From the data below, set down exactly the lines between the one holding "Subscribe to our Newsletter" and the one holding "(via wikipedia.com)", inclusive, and no others.

Segment Open

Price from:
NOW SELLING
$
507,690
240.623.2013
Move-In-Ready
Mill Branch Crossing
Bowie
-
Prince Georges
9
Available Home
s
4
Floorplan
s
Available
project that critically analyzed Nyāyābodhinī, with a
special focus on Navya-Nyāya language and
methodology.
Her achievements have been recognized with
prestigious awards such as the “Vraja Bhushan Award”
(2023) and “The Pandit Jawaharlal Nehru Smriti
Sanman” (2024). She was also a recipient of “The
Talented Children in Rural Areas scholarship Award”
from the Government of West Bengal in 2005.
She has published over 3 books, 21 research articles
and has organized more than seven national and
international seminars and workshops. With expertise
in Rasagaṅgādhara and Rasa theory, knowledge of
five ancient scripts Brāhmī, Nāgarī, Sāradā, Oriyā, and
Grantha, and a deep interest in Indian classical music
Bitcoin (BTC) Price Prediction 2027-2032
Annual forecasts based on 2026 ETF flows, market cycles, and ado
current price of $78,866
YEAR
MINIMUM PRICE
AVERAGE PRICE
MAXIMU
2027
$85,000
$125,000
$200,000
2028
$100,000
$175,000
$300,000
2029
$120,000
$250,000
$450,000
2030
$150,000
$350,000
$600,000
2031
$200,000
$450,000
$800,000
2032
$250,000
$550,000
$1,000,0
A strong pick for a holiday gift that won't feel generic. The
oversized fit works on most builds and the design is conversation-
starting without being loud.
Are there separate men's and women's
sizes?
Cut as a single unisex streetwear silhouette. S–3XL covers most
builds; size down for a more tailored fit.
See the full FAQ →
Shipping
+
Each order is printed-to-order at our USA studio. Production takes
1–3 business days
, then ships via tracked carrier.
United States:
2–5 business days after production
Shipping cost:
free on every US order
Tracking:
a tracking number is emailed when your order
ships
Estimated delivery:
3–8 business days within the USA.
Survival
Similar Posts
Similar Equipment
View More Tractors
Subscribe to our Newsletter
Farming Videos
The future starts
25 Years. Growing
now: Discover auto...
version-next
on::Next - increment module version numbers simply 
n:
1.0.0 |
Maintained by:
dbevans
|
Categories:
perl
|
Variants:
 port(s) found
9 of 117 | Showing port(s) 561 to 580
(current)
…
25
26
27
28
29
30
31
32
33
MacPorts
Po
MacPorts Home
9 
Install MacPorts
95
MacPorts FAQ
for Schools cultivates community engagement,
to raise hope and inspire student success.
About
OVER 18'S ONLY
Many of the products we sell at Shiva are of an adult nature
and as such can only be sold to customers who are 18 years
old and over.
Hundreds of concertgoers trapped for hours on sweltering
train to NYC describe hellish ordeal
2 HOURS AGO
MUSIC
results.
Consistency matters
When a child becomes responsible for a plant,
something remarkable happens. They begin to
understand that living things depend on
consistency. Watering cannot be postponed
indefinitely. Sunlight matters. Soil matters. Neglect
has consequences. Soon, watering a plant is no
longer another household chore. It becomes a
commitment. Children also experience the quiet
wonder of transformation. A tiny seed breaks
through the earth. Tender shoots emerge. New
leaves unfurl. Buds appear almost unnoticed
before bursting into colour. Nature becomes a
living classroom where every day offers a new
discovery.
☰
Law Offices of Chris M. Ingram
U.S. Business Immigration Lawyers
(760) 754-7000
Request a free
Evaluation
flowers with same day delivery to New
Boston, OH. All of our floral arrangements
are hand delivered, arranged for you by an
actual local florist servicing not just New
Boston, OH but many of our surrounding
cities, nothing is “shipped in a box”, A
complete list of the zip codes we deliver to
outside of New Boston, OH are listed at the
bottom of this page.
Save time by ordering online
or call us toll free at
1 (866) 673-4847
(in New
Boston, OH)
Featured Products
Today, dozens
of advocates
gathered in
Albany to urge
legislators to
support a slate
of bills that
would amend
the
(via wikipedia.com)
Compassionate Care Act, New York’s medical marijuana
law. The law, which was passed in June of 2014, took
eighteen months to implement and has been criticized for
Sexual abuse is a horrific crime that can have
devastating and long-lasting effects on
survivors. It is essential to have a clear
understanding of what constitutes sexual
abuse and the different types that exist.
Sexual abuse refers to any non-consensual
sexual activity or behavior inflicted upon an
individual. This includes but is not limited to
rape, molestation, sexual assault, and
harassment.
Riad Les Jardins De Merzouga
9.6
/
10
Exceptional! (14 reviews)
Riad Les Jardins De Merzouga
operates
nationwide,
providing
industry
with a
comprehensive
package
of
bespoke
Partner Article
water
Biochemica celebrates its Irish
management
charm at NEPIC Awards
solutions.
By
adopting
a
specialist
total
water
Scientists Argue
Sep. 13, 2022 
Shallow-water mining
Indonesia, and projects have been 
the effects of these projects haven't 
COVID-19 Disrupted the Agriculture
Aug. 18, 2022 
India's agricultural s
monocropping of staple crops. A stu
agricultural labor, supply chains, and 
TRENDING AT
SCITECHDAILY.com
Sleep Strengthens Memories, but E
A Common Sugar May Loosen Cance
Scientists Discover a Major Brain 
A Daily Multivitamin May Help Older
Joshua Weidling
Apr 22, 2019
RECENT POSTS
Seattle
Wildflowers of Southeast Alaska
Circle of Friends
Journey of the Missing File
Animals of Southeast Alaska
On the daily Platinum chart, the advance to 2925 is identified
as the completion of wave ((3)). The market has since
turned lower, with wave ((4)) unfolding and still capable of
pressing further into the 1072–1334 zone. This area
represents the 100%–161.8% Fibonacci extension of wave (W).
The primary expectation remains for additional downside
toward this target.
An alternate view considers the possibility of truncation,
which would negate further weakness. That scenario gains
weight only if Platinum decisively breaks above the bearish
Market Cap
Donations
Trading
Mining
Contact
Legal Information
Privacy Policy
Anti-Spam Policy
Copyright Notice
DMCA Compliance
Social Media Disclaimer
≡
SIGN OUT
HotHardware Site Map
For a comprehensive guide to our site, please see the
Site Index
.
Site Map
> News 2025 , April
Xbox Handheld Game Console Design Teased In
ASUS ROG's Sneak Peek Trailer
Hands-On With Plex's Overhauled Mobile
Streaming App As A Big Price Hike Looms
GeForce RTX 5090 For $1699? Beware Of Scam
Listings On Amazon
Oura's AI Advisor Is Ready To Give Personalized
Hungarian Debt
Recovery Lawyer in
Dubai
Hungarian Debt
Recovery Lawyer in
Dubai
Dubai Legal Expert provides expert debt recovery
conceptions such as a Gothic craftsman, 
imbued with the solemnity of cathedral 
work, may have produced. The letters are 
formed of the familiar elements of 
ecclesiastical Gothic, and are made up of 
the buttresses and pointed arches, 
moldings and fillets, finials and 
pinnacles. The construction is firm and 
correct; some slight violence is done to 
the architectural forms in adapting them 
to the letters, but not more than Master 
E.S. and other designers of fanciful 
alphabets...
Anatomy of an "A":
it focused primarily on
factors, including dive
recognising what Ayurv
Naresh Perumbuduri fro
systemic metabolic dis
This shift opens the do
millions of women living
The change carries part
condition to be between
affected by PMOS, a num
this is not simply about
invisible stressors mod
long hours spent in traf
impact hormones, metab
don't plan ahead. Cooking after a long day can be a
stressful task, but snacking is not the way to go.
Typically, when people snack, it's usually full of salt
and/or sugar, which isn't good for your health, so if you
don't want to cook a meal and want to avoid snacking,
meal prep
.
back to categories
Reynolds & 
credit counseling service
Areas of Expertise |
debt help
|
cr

Segment Closed

### Solution to the problem
Subscribe to our Newsletter
Farming Videos
The future starts
25 Years. Growing
now: Discover auto...
version-next
on::Next - increment module version numbers simply 
n:
1.0.0 |
Maintained by:
dbevans
|
Categories:
perl
|
Variants:
 port(s) found
9 of 117 | Showing port(s) 561 to 580
(current)
…
25
26
27
28
29
30
31
32
33
MacPorts
Po
MacPorts Home
9 
Install MacPorts
95
MacPorts FAQ
for Schools cultivates community engagement,
to raise hope and inspire student success.
About
OVER 18'S ONLY
Many of the products we sell at Shiva are of an adult nature
and as such can only be sold to customers who are 18 years
old and over.
Hundreds of concertgoers trapped for hours on sweltering
train to NYC describe hellish ordeal
2 HOURS AGO
MUSIC
results.
Consistency matters
When a child becomes responsible for a plant,
something remarkable happens. They begin to
understand that living things depend on
consistency. Watering cannot be postponed
indefinitely. Sunlight matters. Soil matters. Neglect
has consequences. Soon, watering a plant is no
longer another household chore. It becomes a
commitment. Children also experience the quiet
wonder of transformation. A tiny seed breaks
through the earth. Tender shoots emerge. New
leaves unfurl. Buds appear almost unnoticed
before bursting into colour. Nature becomes a
living classroom where every day offers a new
discovery.
☰
Law Offices of Chris M. Ingram
U.S. Business Immigration Lawyers
(760) 754-7000
Request a free
Evaluation
flowers with same day delivery to New
Boston, OH. All of our floral arrangements
are hand delivered, arranged for you by an
actual local florist servicing not just New
Boston, OH but many of our surrounding
cities, nothing is “shipped in a box”, A
complete list of the zip codes we deliver to
outside of New Boston, OH are listed at the
bottom of this page.
Save time by ordering online
or call us toll free at
1 (866) 673-4847
(in New
Boston, OH)
Featured Products
Today, dozens
of advocates
gathered in
Albany to urge
legislators to
support a slate
of bills that
would amend
the
(via wikipedia.com)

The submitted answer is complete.